1/ The end of the X waiver is exciting news. The question is how much of a difference will this make in buprenorphine treatment access? To answer that question we must ask ourselves how many providers are out there for whom the waiver is the only remaining barrier to prescribing?
2/ The answer is we don't know. What we do know is that there have been many valiant, expansive, and well-organized efforts in last years to help providers who wanted waivers get them. In my state of NC there have been too many free in-person and online waiver trainings to count.
3/ That leads me to think that there may not be many providers left for whom the waiver was the last remaining barrier. But I could be wrong. Certainly I would expect there to be geographic variation based on local efforts to get providers waivered and support them prescribing.
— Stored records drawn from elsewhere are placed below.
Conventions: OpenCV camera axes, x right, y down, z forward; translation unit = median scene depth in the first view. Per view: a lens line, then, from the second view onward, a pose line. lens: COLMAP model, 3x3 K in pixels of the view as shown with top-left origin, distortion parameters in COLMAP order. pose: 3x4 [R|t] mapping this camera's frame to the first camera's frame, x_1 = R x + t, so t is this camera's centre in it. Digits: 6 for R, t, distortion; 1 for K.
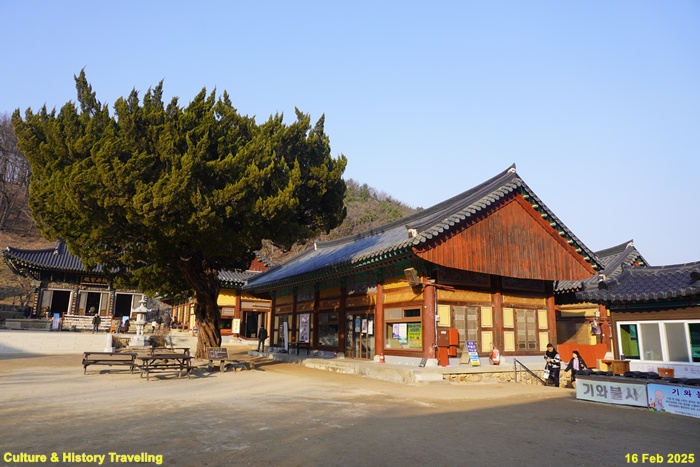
lens RADIAL K [[476.9, 0, 350.5], [0, 476.9, 237.7], [0, 0, 1]] dist [-0.009745, -0.002453]
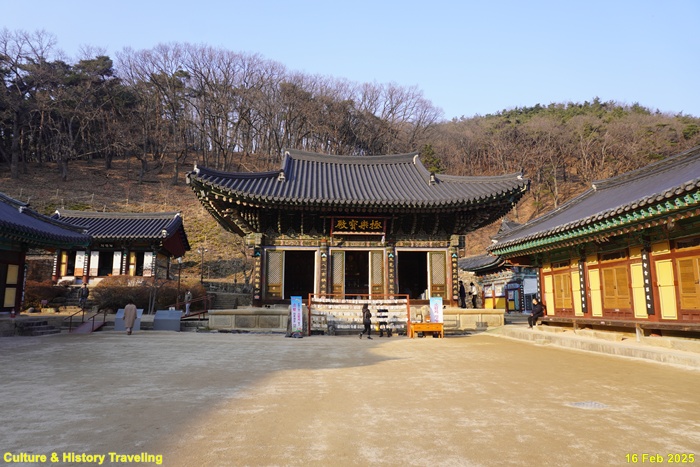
lens RADIAL K [[476.9, 0, 351.3], [0, 476.9, 231.7], [0, 0, 1]] dist [-0.009745, -0.002453]
pose [[0.912292, -0.082783, -0.401086, -0.356002], [0.101809, 0.994456, 0.026318, 0.084550], [0.396684, -0.064844, 0.915662, 0.564348]]
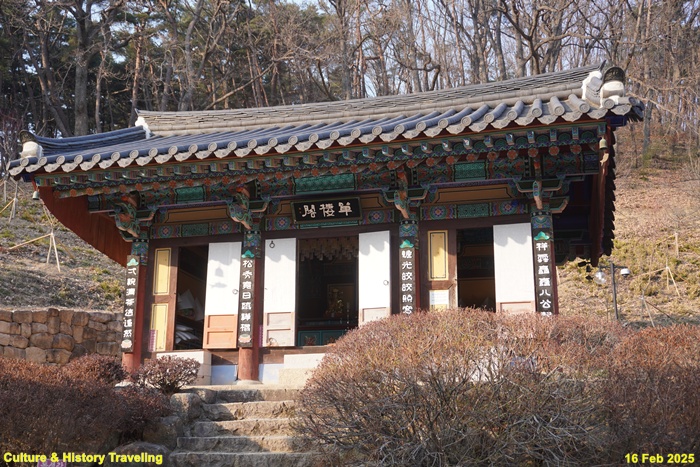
lens RADIAL K [[850.8, 0, 350.4], [0, 850.8, 233.2], [0, 0, 1]] dist [0.023904, 0.000000]
pose [[0.706386, -0.199491, -0.679133, -0.625376], [0.155948, 0.979749, -0.125588, 0.114694], [0.690433, -0.017196, 0.723192, 0.757755]]
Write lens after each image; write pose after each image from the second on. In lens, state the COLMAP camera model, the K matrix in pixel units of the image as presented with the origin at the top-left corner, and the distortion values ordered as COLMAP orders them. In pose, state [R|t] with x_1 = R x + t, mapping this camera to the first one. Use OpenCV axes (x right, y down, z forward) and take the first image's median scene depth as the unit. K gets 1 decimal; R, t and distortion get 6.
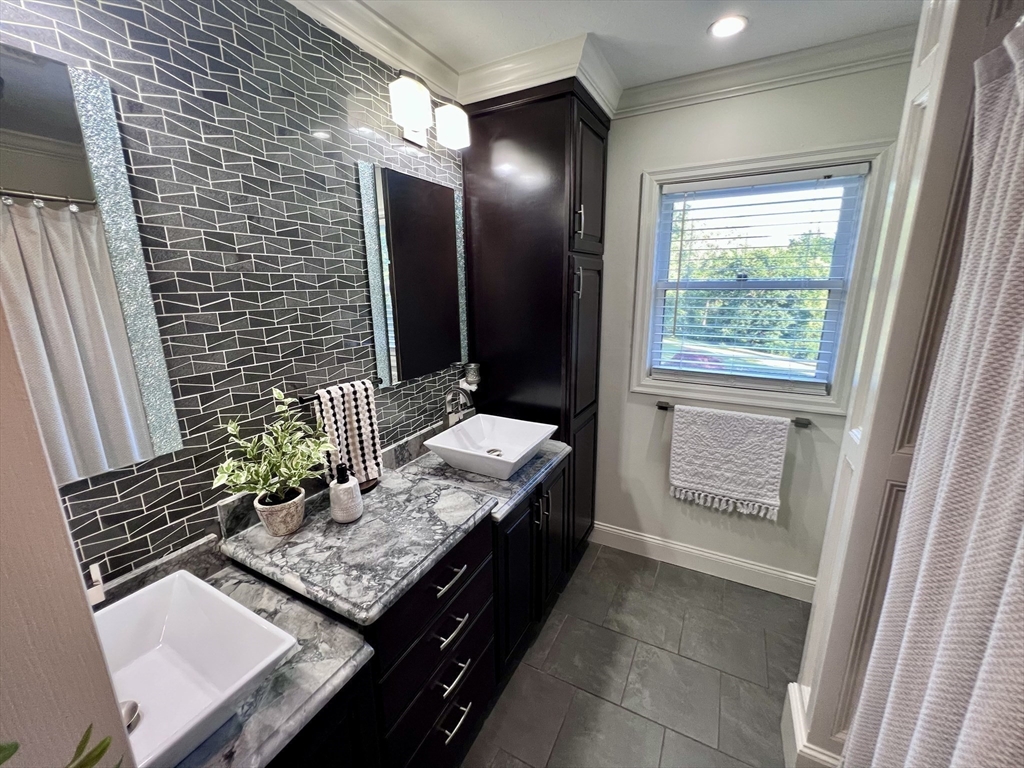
lens RADIAL K [[410.2, 0, 509.9], [0, 410.2, 381.1], [0, 0, 1]] dist [-0.005019, 0.000347]
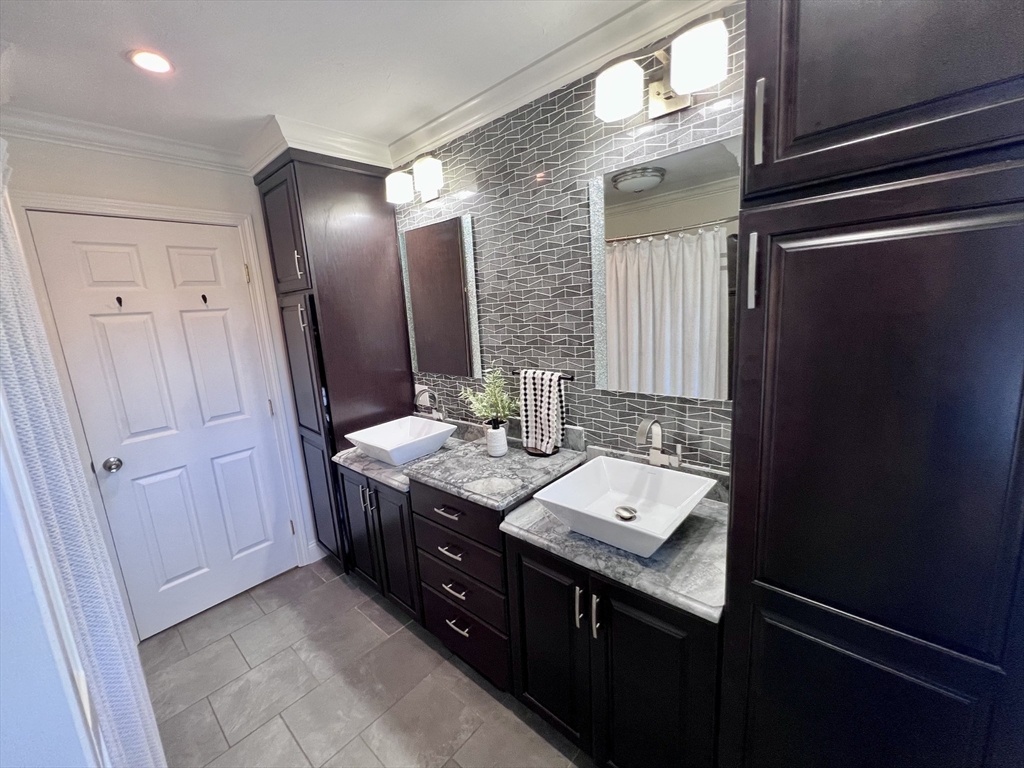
lens RADIAL K [[410.2, 0, 508.7], [0, 410.2, 379.7], [0, 0, 1]] dist [-0.005019, 0.000347]
pose [[-0.224564, 0.199779, -0.953760, 0.907025], [-0.156367, 0.958688, 0.237629, -0.270623], [0.961832, 0.202500, -0.184048, 1.188171]]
4/ For those of us who have argued against the waiver requirement, it's a shame to think that efforts to get providers waivered could've been focusing on the many remaining barriers to treatment: prior authorization, low reimbursement, lack of specialty consultation, etc.
5/ Yes, let's celebrate this development. While I don't think we'll see a large immediate jump in buprenorphine prescribing, I do think we'll see an increase trend moving forward, especially as prescribing becomes less monitored by regulators and less stigmatized by providers.
6/ But let's also now shift our focus to the other barriers to treatment. I mentioned some provider-side barriers above. On patients' side, it's almost impossible to start and stay in addiction treatment without safe housing, enough food, meaningful activities and social support.
7/ To the extent buprenorphine does become more available, we must understand how this affects drug use. There are risks and possible benefits to diverted buprenorphine. In NC, it's now uncommon to see a patient come for buprenorphine treatment who hasn't used it illicitly.
8/ Providers have never needed waivers to prescribe buprenorphine for pain (one of the many absurdities of this regulatory regime). That said, I wonder if the end of the waiver wo;; lead providers be more willing to prescribe the naloxone formulations for off-label uses (pain).
9/ Those are some thoughts from working in the addiction field for almost 14 years, first in community organizing then in policy then in research and treatment. I remember first hearing about bupe when I was organizing in 2007 in NYC, though I didn't know anyone who took it.
10/ That'll bring me to my last point: don't forget about methadone. It's cheap, safe and effective. The X waiver doesn't compare to the massive regulatory mountains patients and providers must scale to access this treatment that was saving lives long before bupe made its debut.